Europe's smartphone landscape looked familiar at first glance: Samsung at the top, Apple chasing, and a handful of challengers carving out niches. But the numbers tell a subtler story about shifting momentum, brand strategy and where consumer appetite really landed in 2025.

Samsung shipped 46.6 million phones across Europe (excluding Russia) last year, claiming roughly 35% of the market. Apple wasn’t far behind — 36.9 million units and about a 27% share — while Xiaomi moved 21.8 million devices for a 16% slice. Motorola and Honor rounded out the top five with 7.7 million (6%) and 3.8 million (3%) shipments respectively, the latter entering the European top five for the first time.

Growth, however, wasn’t evenly distributed. Apple and Honor were the rare winners among the big names, each expanding sales versus 2024 — Apple by 6% and Honor by 4% — and both achieving their strongest-ever performances on the continent. Xiaomi slipped slightly, down 1%, and Motorola contracted 5%. Outside the top five, brands such as Nothing and Fairphone posted double-digit increases, signaling room for niche players to prosper even as the overall market cooled.

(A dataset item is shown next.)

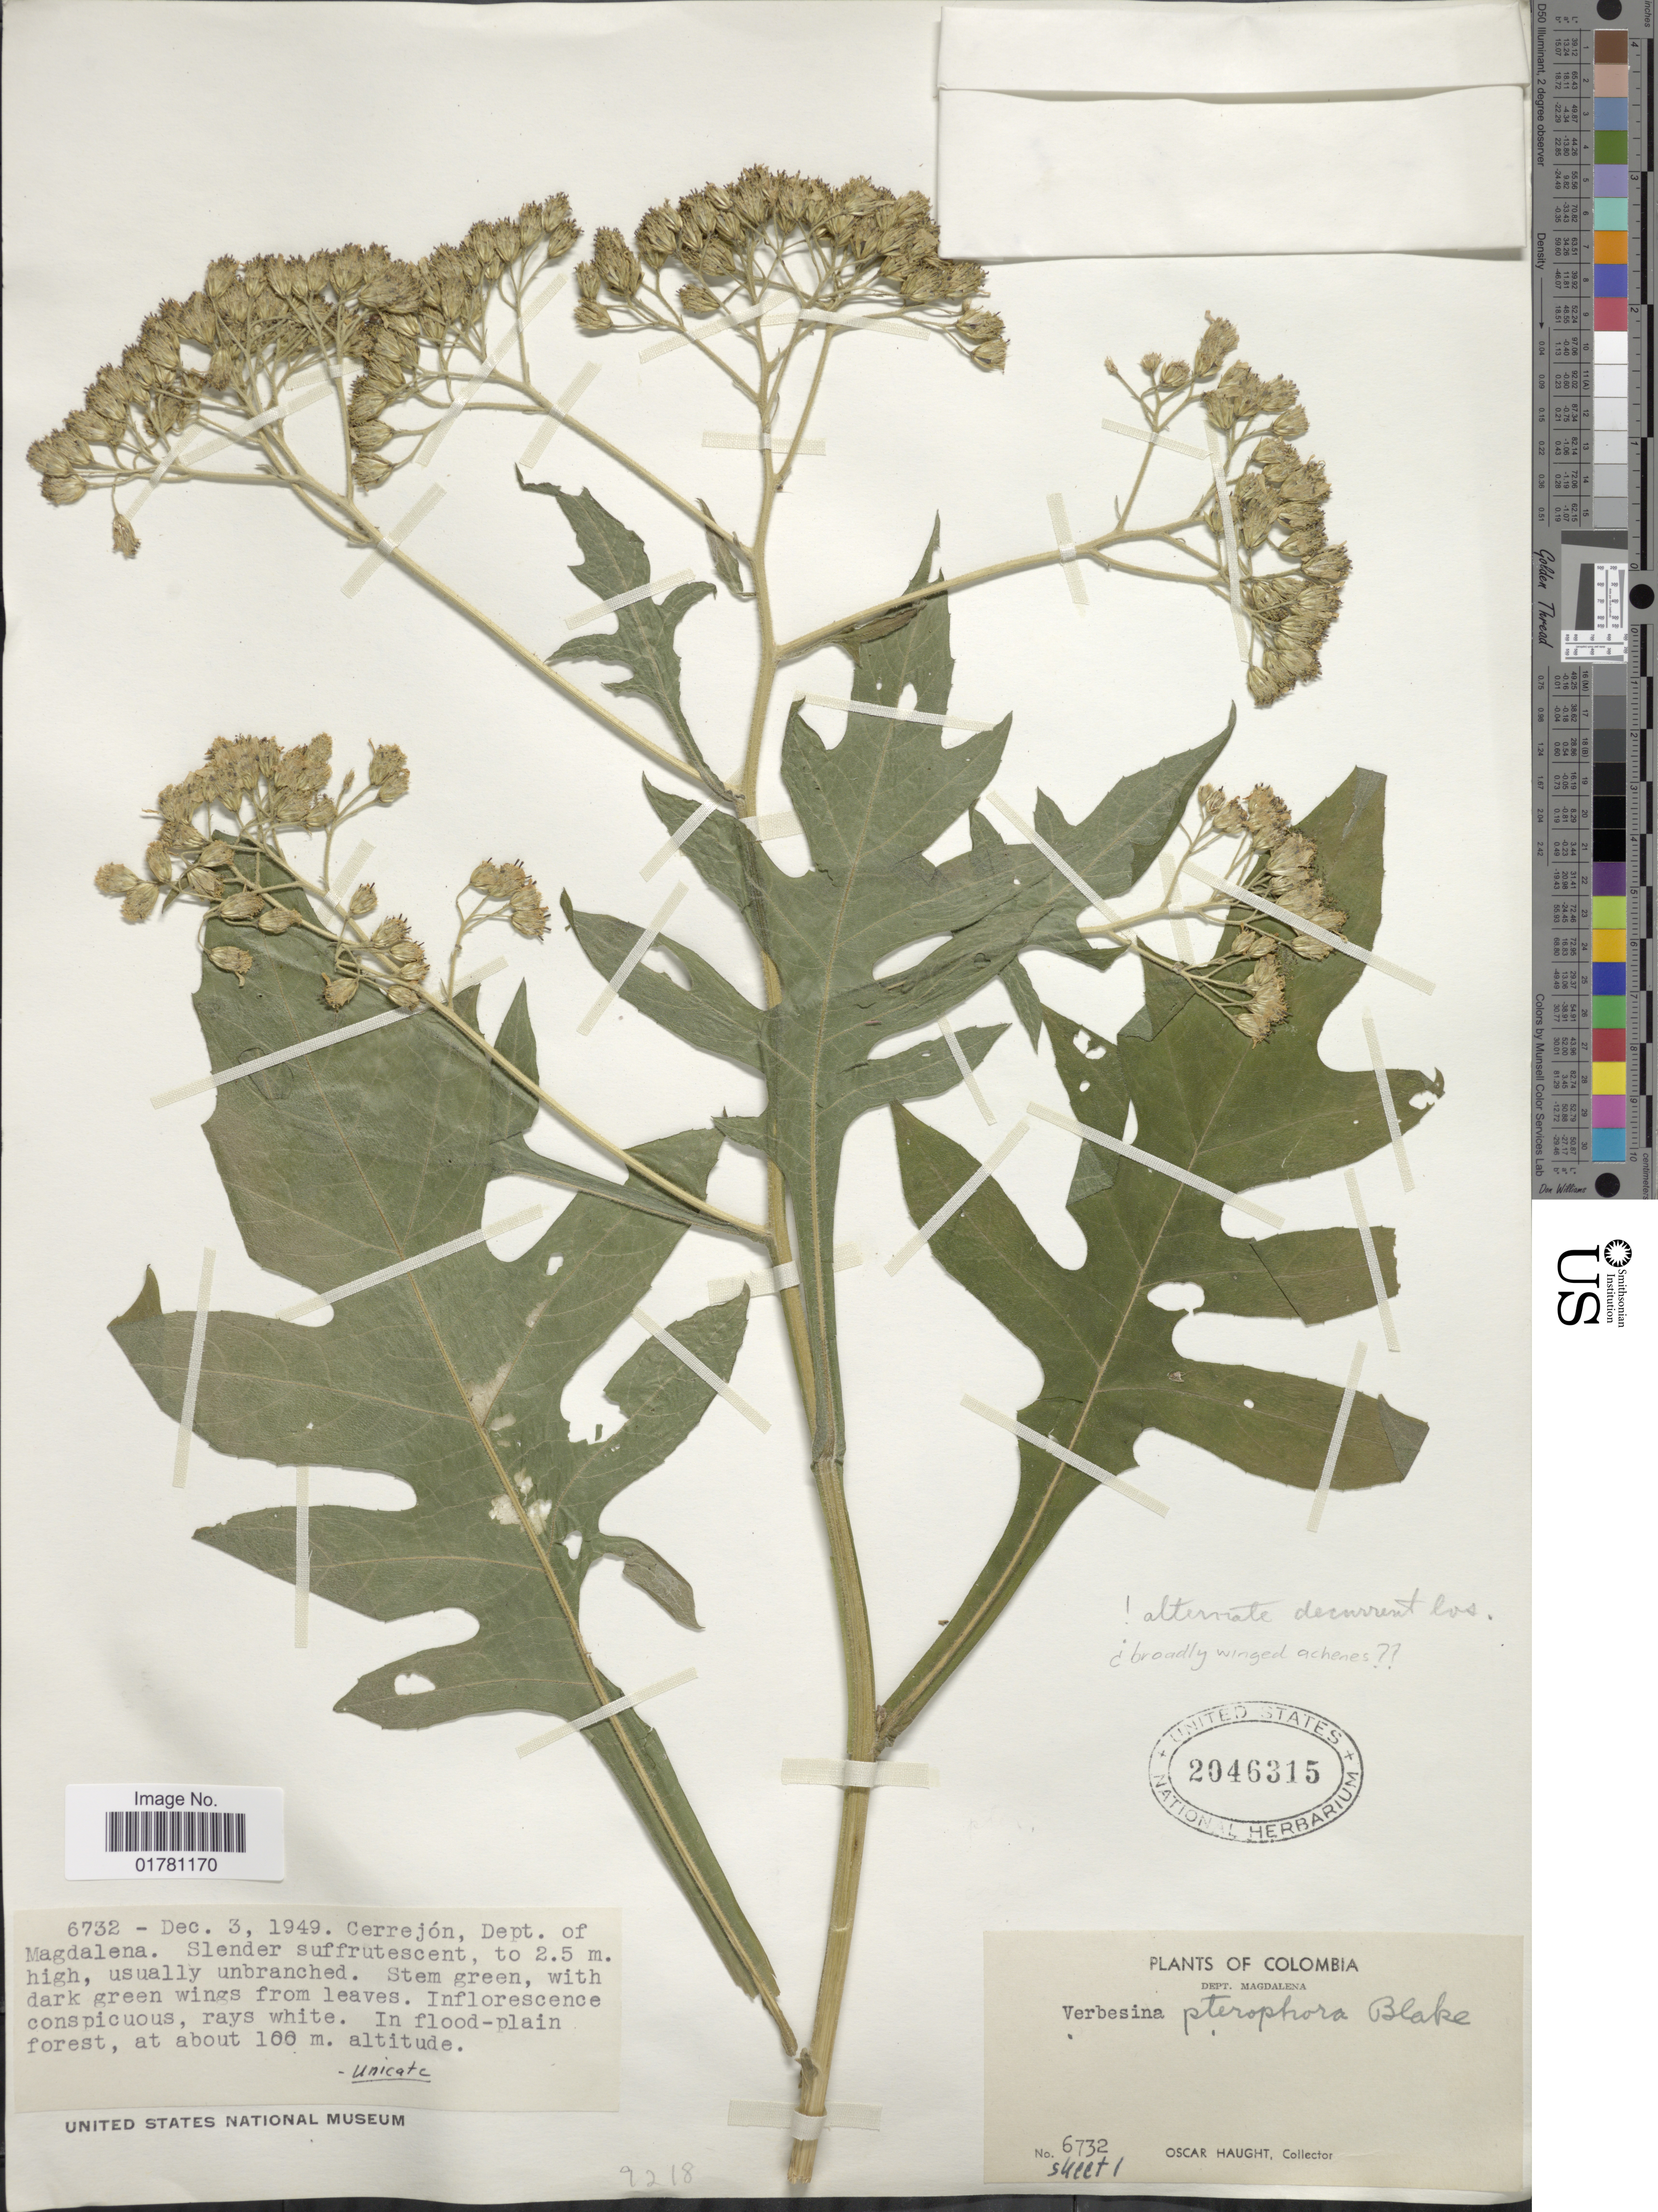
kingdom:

Speaking of cooling: Europe’s smartphone volume dipped about 1% year-over-year, settling at 134.2 million units. That still represents roughly 10.8% of global smartphone shipments, so while growth has slowed, Europe remains a significant battleground for handset makers.

The closing months of 2025 reified Apple’s holiday strength. In Q4 alone, Apple shipped 13.4 million units across Europe, taking a 34% seasonal share. Samsung delivered 12.4 million in the same period, about 31%. Xiaomi, Motorola and Honor followed, but the most notable seasonal riser was Honor — up 24% compared with Q4 2024. Motorola rose 13% and Samsung 10% in the quarter-on-quarter comparison, underscoring that promotional windows and new-model cycles still flip market momentum quickly.

At the device level, the Galaxy A56 was Europe’s best seller for 2025, followed by Apple’s iPhone 16 and Samsung’s Galaxy A16. The top ten list was dominated by just two ecosystems: six iPhones and four Samsungs, with no other brand managing comparable inventory movement. Xiaomi, which had a presence in the 2024 top ten with the Redmi Note 13 4G, didn’t place a model in 2025 — a small data point that underscores how concentrated demand has become at the very top.

So what does this mean for the year ahead? Market share paints one picture; momentum paints another. Samsung maintains scale and distribution. Apple converts headline features into steady sales. Honor is proving it can break through in Europe. And smaller brands are finding pockets of appetite where differentiation — whether sustainability, design or niche tech — matters. Expect competition to intensify where margins exist, and for market composition to keep shifting as prices, supply and carrier strategies evolve.

Which brand will rewire the next chapter of European smartphone demand? Keep watching the charts — the leaders may be steady, but the story is far from finished.